Below is a listing; print exactly its lines from the one containing "photomicrograph of normal" down to the one containing "(IHC) of benign", both inclusive, with every picture left out.
━━ PROVIDED ENTRIES
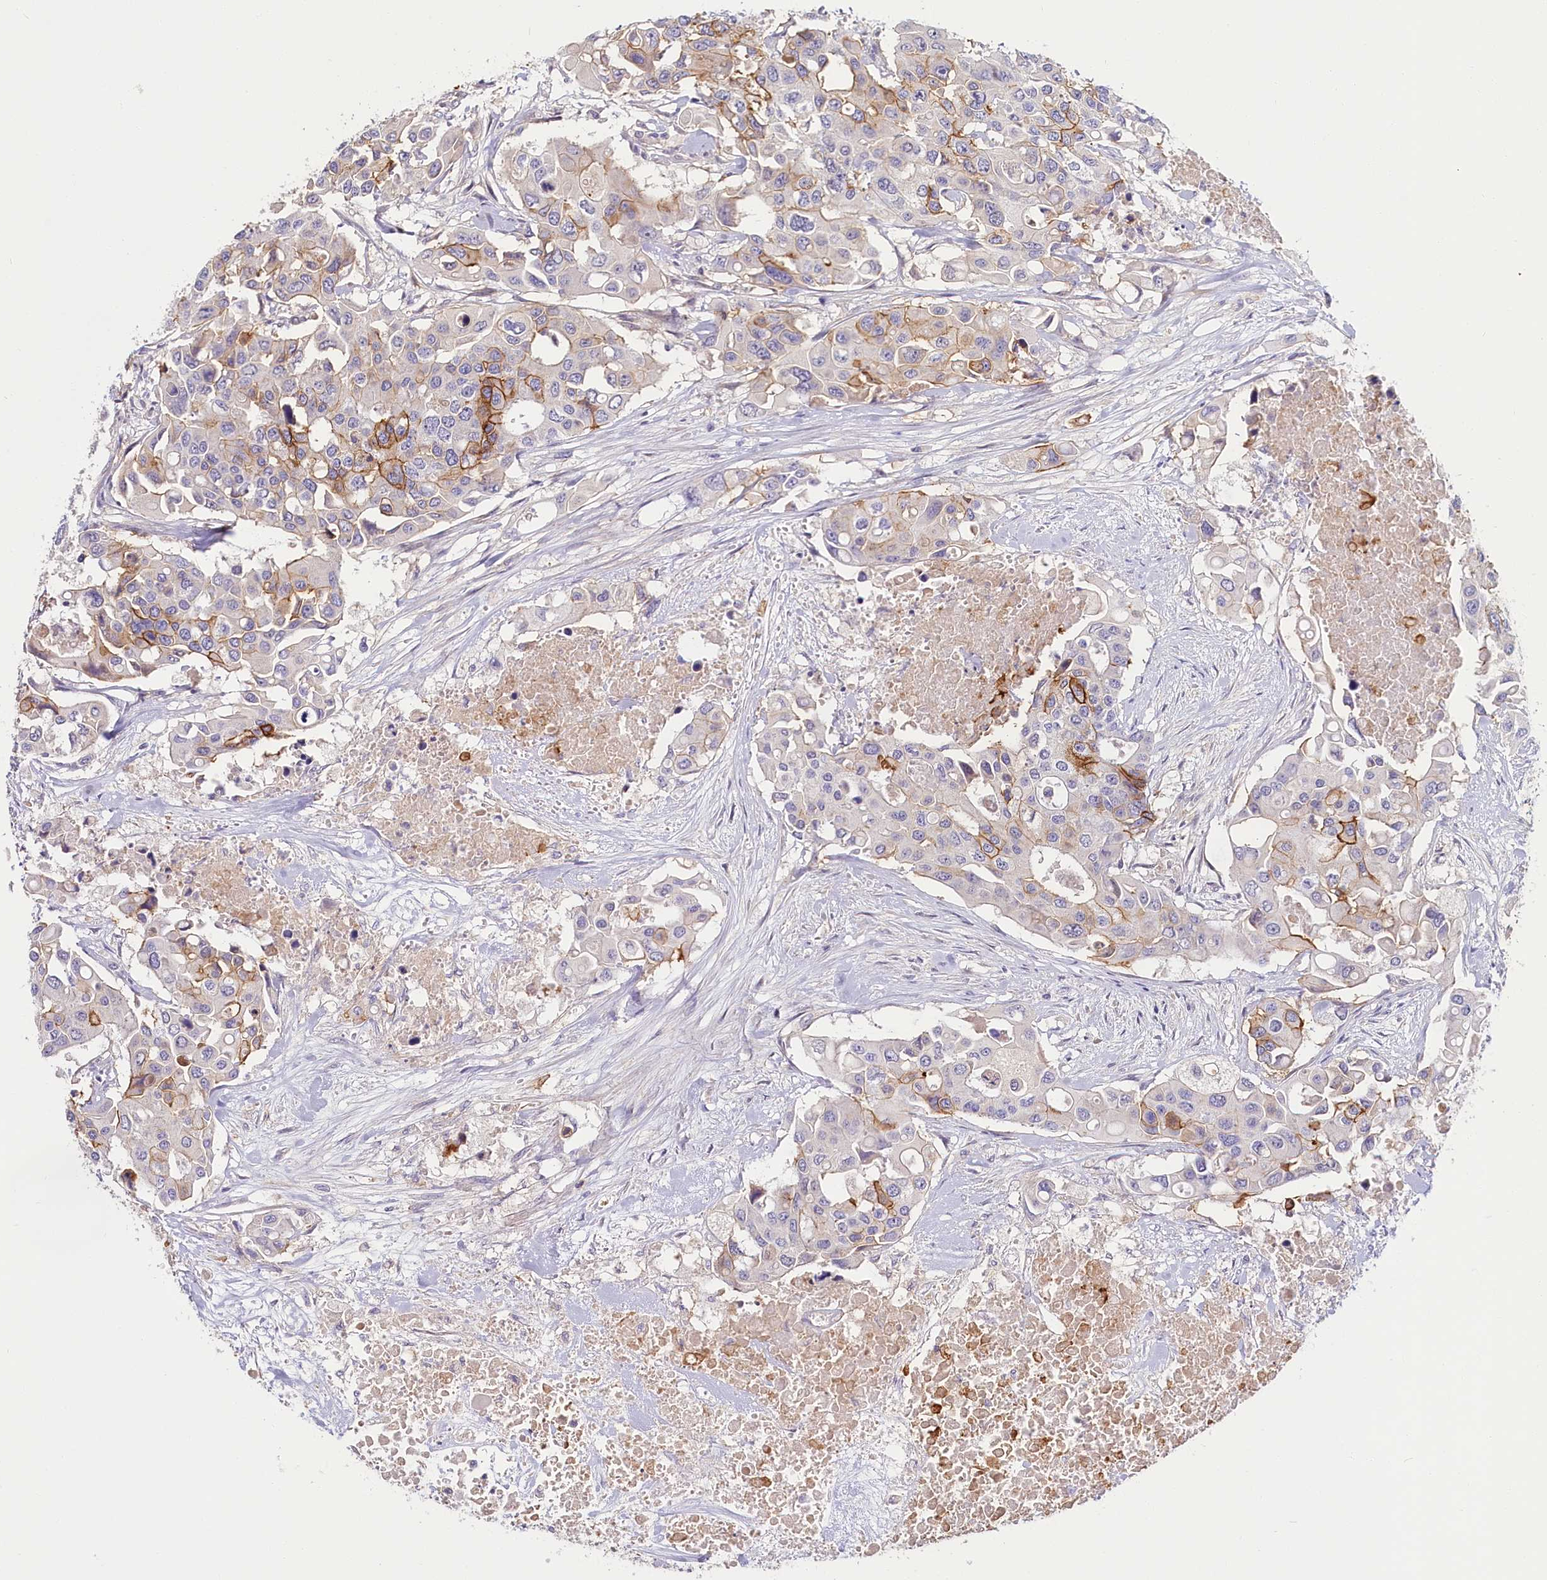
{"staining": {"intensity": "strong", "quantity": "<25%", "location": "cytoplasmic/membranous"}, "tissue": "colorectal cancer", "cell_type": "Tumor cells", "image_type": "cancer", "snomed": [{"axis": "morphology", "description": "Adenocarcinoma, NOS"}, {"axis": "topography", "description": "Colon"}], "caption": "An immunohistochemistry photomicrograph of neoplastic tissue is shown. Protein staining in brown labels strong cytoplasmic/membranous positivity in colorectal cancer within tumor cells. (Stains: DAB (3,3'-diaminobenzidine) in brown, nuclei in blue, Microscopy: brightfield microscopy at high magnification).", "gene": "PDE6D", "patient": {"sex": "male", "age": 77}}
━━━━
━━ PROVIDED ENTRIES
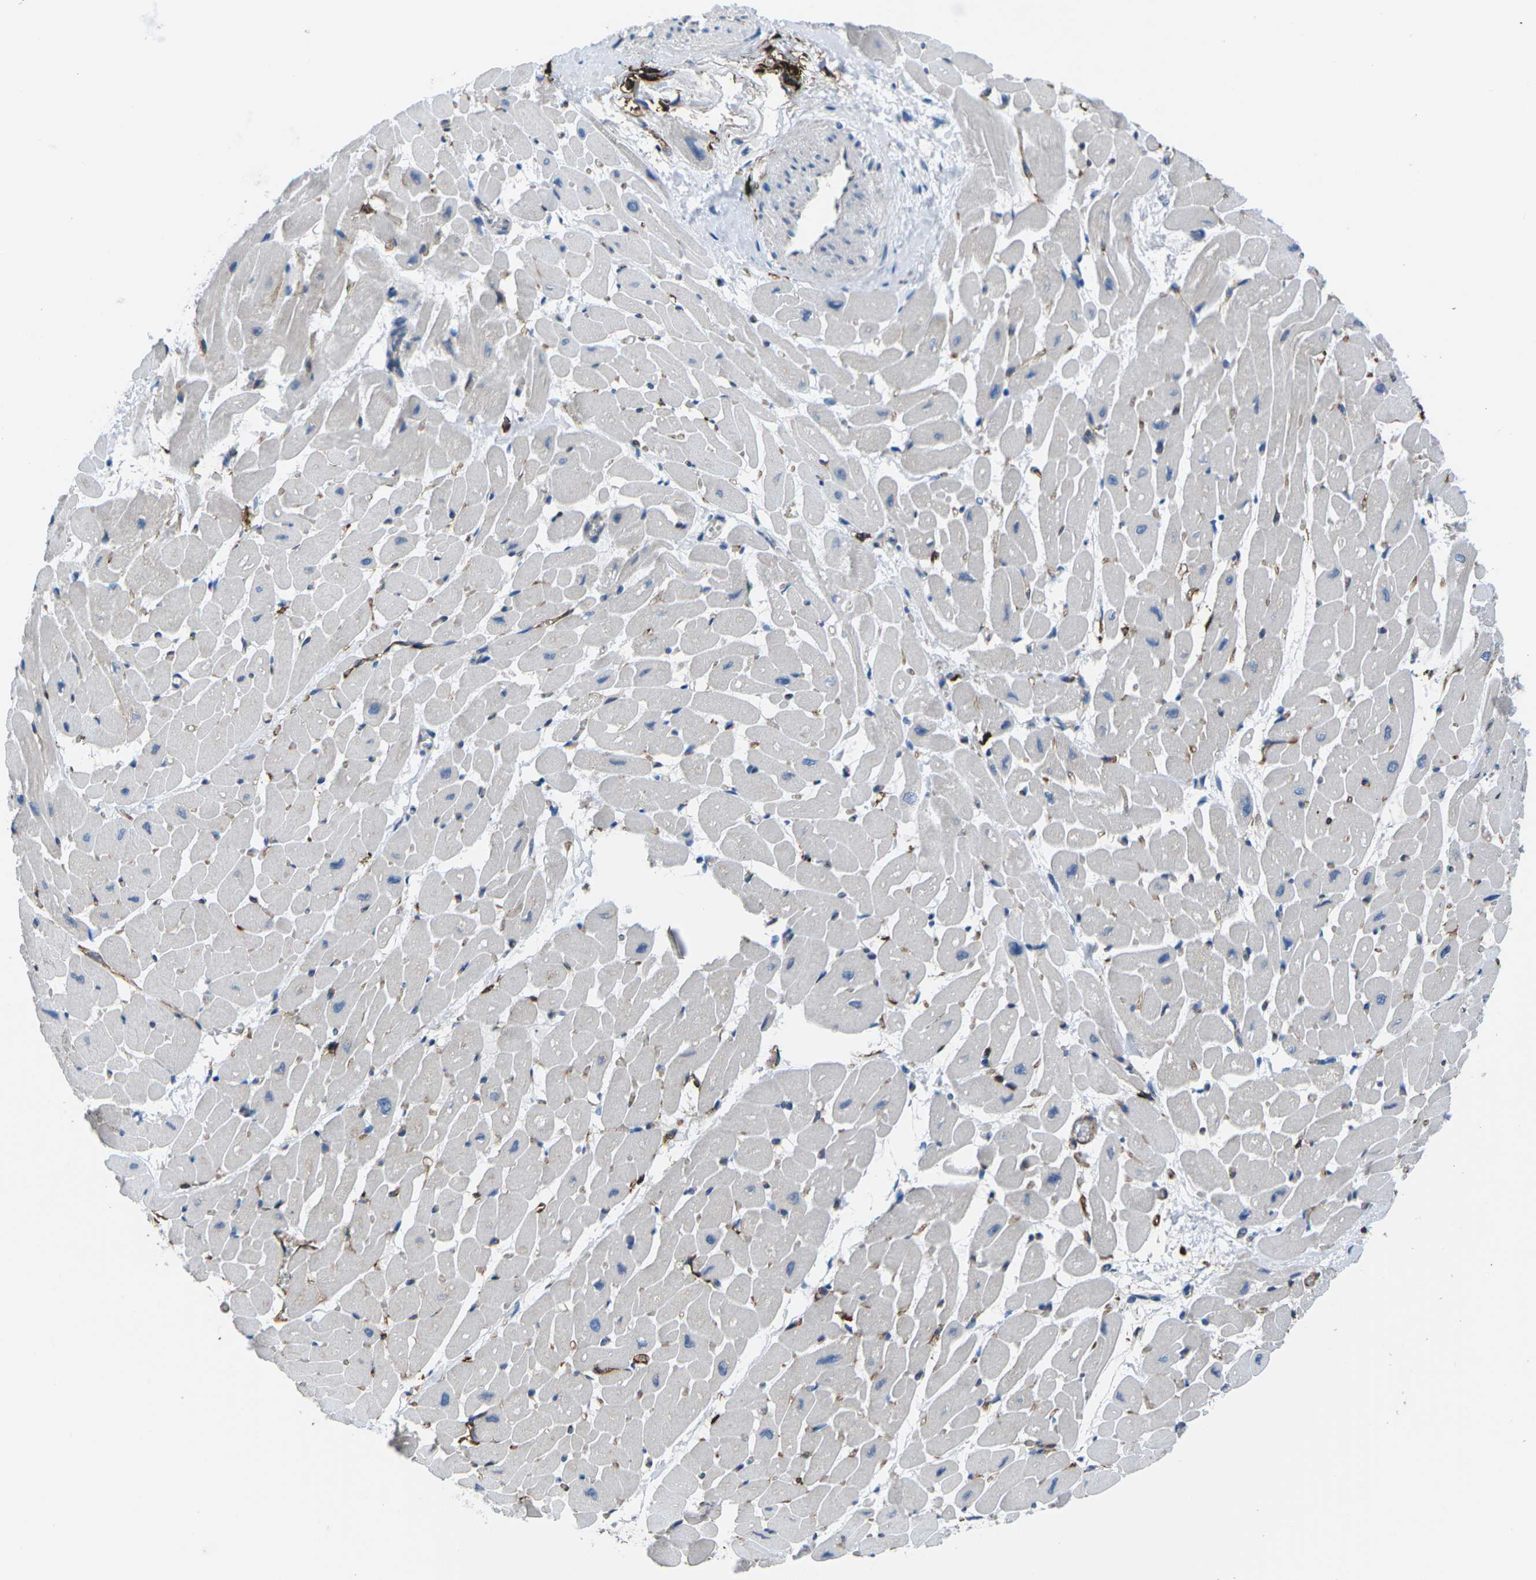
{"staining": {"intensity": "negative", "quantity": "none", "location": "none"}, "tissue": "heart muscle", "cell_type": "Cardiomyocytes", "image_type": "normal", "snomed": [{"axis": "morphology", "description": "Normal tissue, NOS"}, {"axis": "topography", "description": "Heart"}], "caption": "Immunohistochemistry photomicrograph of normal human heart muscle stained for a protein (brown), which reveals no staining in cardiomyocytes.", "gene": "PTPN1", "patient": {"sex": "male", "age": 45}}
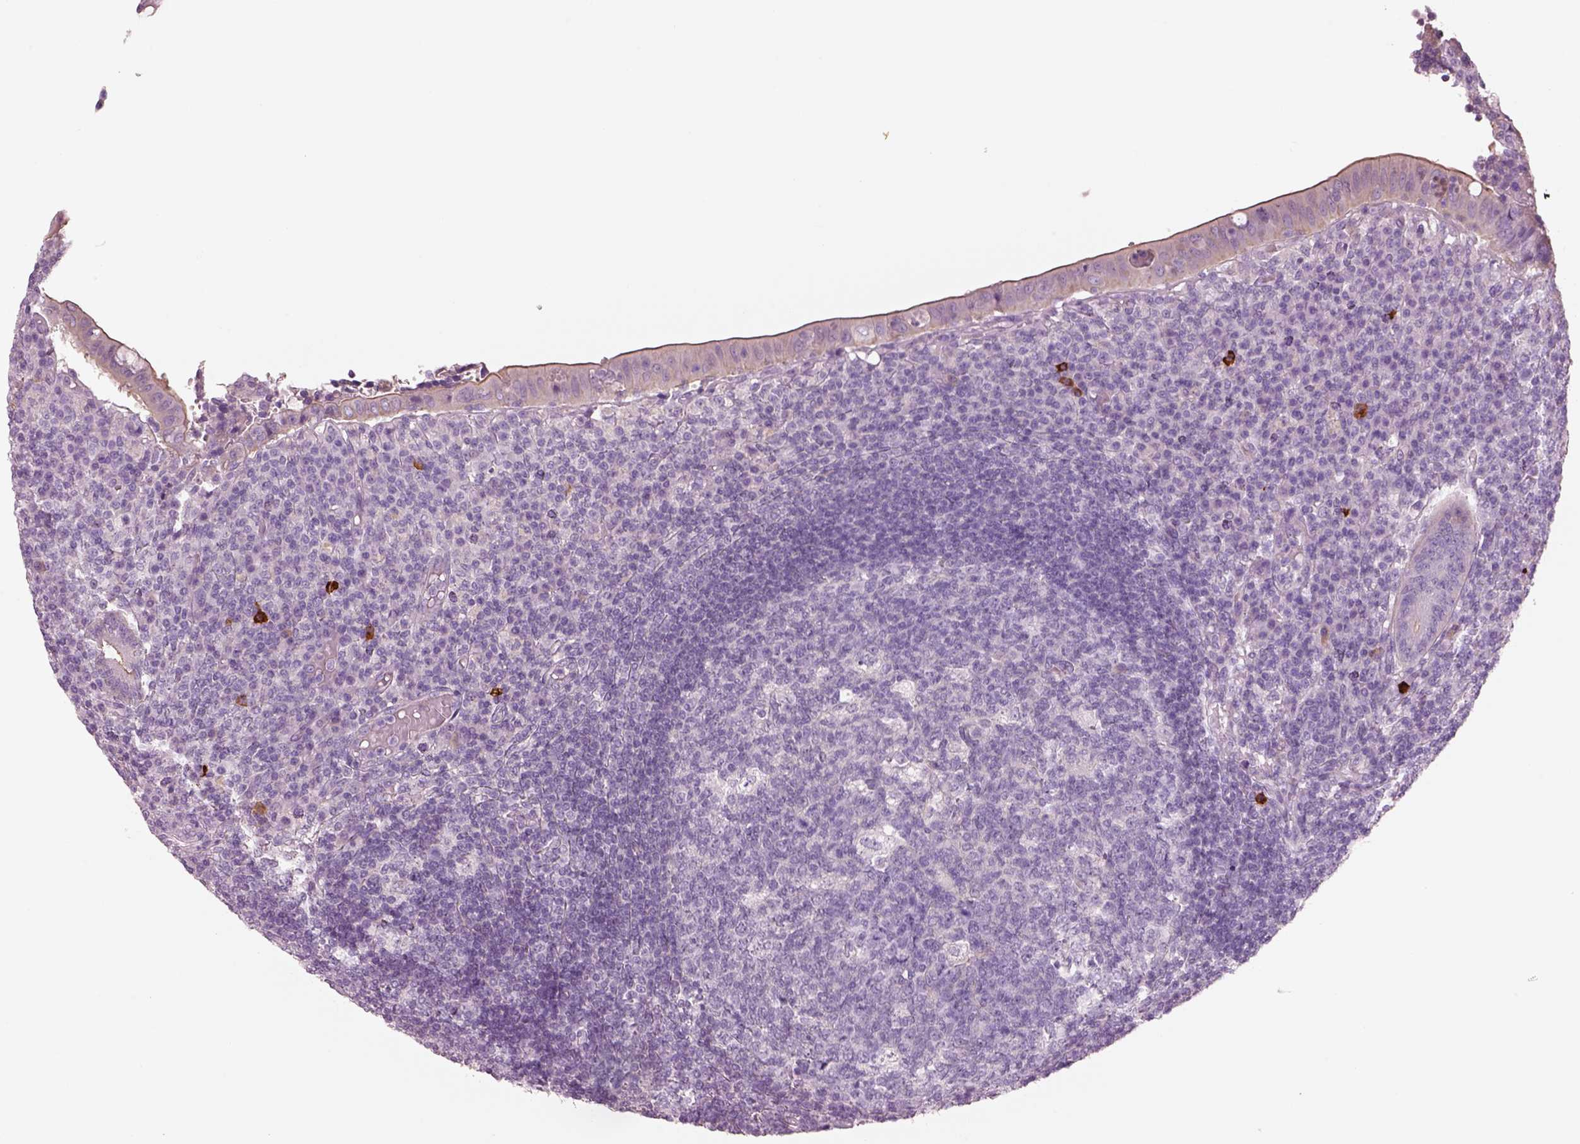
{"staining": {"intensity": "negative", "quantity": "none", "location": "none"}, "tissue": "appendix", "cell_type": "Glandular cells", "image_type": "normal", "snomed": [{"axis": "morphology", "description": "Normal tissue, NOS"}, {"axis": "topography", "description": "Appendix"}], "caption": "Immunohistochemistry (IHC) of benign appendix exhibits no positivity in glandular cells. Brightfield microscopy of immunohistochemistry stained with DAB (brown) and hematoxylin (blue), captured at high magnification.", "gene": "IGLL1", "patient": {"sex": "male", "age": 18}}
━━━━
━━ PROVIDED ENTRIES
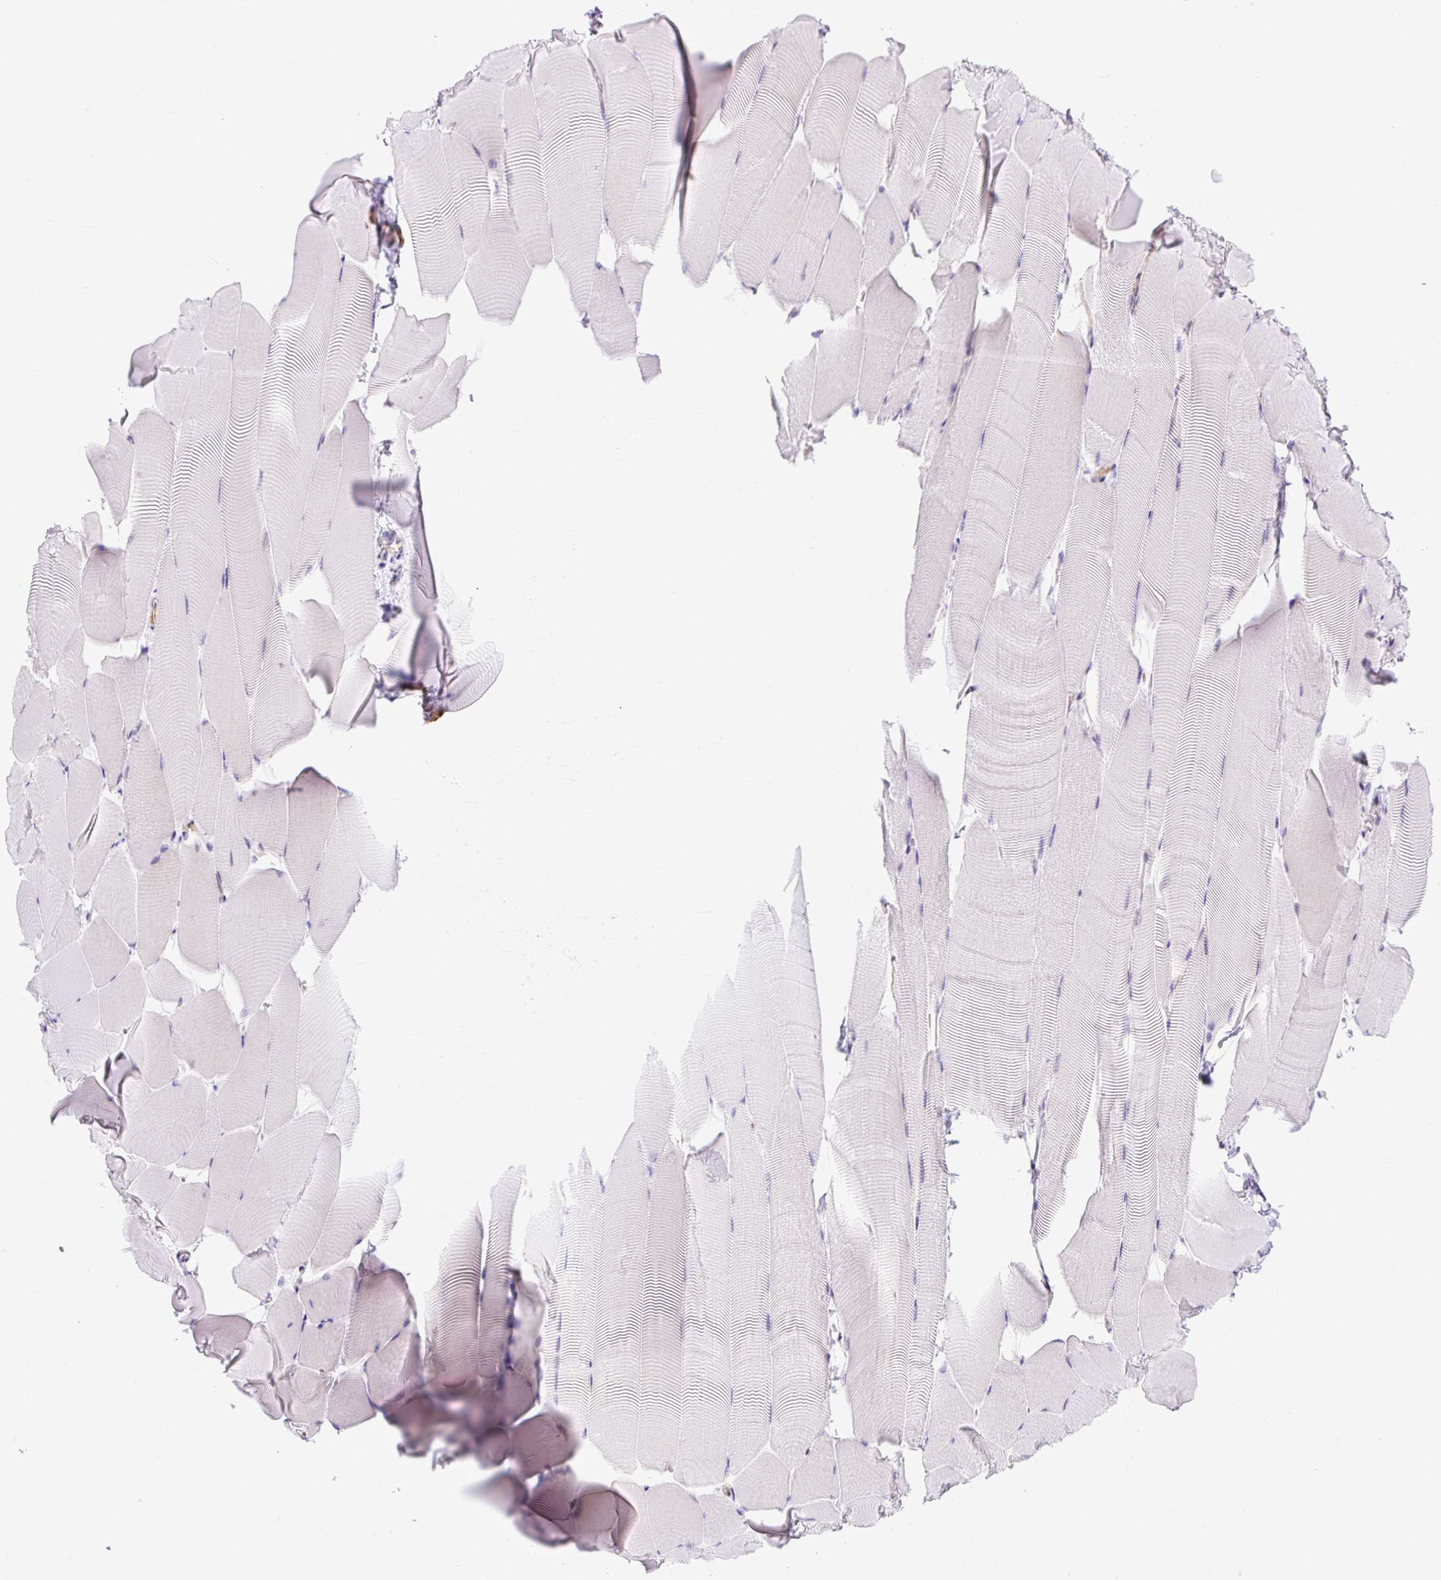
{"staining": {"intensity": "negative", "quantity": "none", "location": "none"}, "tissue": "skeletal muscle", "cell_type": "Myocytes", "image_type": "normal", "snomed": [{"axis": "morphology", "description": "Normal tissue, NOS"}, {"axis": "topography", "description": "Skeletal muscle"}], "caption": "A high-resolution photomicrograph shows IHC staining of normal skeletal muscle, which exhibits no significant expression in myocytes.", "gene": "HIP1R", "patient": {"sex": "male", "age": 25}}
━━━━
**FINISHED TASK**
{"staining": {"intensity": "negative", "quantity": "none", "location": "none"}, "tissue": "heart muscle", "cell_type": "Cardiomyocytes", "image_type": "normal", "snomed": [{"axis": "morphology", "description": "Normal tissue, NOS"}, {"axis": "topography", "description": "Heart"}], "caption": "Immunohistochemistry photomicrograph of normal human heart muscle stained for a protein (brown), which reveals no staining in cardiomyocytes.", "gene": "PTPN1", "patient": {"sex": "male", "age": 45}}
{"staining": {"intensity": "negative", "quantity": "none", "location": "none"}, "tissue": "appendix", "cell_type": "Glandular cells", "image_type": "normal", "snomed": [{"axis": "morphology", "description": "Normal tissue, NOS"}, {"axis": "topography", "description": "Appendix"}], "caption": "Immunohistochemistry (IHC) of benign appendix exhibits no positivity in glandular cells. Brightfield microscopy of immunohistochemistry stained with DAB (brown) and hematoxylin (blue), captured at high magnification.", "gene": "IGLL1", "patient": {"sex": "male", "age": 18}}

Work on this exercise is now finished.